# The task
Look through the entries below and show every line containing the word "AbstractDeclarativeFormatter".

*** Opening Record excerpts ***

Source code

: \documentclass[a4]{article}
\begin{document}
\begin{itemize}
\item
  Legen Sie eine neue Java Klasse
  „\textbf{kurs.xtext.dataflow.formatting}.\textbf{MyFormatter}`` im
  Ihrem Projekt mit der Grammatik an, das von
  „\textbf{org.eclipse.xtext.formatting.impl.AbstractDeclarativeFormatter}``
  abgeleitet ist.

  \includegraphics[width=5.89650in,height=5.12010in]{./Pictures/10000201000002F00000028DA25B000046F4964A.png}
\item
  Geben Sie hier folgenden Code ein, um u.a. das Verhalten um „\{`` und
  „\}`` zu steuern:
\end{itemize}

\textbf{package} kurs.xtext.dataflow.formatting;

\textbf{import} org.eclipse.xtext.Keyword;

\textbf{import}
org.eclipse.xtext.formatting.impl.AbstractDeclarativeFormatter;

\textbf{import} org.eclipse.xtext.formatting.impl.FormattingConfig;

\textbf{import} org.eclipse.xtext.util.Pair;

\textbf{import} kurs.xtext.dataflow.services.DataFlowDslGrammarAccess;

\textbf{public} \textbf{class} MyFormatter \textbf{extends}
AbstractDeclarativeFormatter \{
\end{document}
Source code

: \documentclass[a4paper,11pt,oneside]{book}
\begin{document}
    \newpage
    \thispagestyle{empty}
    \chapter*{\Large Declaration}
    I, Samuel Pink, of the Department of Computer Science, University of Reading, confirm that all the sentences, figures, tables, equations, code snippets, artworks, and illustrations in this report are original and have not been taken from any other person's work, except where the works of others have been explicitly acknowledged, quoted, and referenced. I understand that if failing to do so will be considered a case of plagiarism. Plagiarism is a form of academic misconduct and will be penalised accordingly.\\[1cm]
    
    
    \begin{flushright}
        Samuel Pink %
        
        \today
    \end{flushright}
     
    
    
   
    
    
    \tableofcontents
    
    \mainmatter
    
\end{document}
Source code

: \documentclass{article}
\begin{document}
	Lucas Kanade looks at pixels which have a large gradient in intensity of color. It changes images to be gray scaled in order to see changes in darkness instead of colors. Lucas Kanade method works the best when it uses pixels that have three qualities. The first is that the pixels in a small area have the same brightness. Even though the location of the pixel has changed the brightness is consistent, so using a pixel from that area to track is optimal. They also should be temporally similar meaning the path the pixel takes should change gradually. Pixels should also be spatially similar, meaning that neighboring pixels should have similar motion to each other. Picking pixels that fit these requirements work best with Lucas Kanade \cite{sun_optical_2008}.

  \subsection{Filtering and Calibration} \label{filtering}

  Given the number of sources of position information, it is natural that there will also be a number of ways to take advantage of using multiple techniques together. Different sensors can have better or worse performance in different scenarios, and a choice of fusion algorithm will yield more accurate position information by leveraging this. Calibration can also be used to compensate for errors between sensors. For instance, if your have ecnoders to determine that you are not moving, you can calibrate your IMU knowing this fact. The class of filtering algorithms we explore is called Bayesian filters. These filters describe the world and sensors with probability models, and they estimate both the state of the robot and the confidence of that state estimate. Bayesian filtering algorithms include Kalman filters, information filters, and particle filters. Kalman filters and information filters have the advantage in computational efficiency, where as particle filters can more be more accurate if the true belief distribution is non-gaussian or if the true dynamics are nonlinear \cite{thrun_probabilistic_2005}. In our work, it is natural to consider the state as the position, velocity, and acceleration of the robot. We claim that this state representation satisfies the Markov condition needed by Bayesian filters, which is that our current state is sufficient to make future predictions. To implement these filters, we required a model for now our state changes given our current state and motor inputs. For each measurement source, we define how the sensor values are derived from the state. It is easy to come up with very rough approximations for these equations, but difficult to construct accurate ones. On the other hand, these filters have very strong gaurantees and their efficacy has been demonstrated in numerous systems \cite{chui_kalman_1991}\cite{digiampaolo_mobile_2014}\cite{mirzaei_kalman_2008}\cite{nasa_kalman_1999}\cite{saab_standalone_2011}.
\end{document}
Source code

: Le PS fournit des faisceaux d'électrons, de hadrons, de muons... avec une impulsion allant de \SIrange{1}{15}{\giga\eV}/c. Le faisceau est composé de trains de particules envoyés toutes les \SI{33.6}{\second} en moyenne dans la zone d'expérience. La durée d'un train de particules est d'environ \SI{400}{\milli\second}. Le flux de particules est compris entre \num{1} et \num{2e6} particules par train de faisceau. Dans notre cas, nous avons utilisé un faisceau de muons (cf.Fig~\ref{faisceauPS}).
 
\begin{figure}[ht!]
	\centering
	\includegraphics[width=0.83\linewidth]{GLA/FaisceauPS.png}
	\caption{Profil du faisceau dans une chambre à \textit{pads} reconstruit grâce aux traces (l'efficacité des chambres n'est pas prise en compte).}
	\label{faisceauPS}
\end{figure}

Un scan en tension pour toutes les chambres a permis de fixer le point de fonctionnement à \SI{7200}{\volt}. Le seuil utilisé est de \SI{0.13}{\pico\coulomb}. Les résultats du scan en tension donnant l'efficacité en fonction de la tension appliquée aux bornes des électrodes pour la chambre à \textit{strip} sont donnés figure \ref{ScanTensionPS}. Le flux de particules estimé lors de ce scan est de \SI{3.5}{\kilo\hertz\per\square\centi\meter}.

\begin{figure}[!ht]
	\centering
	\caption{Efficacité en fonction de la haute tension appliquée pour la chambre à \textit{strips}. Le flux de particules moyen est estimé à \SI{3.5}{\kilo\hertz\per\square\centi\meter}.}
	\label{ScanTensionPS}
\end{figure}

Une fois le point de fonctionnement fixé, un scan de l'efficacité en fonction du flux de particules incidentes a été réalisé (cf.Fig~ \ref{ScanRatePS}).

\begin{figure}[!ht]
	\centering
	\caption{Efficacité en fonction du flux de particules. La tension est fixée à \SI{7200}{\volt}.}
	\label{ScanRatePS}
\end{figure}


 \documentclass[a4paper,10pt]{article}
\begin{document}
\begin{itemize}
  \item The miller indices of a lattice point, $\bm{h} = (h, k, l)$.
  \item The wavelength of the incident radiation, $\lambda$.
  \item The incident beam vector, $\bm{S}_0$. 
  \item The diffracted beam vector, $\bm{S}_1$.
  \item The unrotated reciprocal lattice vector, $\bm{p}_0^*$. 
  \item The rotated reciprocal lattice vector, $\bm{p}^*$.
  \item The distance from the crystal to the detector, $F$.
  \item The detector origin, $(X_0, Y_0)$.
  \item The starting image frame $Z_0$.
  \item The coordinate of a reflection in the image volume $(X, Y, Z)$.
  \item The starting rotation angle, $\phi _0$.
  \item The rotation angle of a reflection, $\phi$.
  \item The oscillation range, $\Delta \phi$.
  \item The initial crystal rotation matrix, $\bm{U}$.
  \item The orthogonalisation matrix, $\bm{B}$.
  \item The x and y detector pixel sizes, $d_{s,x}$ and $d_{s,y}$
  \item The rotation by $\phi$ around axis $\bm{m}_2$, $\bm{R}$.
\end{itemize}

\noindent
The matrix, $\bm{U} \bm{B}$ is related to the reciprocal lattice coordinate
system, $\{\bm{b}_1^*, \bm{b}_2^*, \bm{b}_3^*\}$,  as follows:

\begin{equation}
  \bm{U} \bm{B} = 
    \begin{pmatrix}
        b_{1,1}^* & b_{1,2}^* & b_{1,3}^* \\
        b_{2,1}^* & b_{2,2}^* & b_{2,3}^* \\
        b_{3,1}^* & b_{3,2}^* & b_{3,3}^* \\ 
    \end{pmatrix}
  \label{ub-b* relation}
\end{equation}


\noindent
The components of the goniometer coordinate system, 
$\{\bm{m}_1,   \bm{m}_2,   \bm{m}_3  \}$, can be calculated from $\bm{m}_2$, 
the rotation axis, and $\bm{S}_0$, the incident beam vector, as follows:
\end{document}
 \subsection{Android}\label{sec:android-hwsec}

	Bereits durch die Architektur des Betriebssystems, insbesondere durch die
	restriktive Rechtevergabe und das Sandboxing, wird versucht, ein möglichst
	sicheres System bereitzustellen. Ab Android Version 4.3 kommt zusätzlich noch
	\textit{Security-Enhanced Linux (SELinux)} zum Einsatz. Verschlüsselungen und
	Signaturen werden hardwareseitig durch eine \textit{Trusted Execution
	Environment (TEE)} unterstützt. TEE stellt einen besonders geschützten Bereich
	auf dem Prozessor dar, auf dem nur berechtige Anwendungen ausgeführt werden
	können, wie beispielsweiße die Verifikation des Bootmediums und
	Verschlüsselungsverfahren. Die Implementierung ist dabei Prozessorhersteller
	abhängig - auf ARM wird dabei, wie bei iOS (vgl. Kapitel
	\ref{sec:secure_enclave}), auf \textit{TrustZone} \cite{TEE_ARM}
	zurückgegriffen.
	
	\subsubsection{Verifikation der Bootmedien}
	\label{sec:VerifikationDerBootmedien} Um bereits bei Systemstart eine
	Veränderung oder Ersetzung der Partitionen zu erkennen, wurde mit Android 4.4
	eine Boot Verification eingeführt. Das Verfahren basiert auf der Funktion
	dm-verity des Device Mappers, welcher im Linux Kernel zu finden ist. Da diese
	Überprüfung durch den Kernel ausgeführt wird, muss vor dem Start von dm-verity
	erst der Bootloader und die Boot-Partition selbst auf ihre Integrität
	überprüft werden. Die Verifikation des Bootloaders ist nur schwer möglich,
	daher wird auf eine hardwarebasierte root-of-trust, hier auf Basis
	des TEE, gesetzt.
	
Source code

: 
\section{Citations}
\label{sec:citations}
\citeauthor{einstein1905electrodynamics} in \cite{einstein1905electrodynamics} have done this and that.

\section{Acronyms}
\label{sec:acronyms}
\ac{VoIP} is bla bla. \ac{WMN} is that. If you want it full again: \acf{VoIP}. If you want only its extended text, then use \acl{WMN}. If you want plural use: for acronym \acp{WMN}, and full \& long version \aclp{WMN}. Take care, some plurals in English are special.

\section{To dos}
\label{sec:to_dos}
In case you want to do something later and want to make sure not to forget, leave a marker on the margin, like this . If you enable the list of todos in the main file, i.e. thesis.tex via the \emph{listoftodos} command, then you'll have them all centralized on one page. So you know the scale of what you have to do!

*** Closing Record excerpts ***

# Solution to the problem
  „\textbf{org.eclipse.xtext.formatting.impl.AbstractDeclarativeFormatter}``
org.eclipse.xtext.formatting.impl.AbstractDeclarativeFormatter;
AbstractDeclarativeFormatter \{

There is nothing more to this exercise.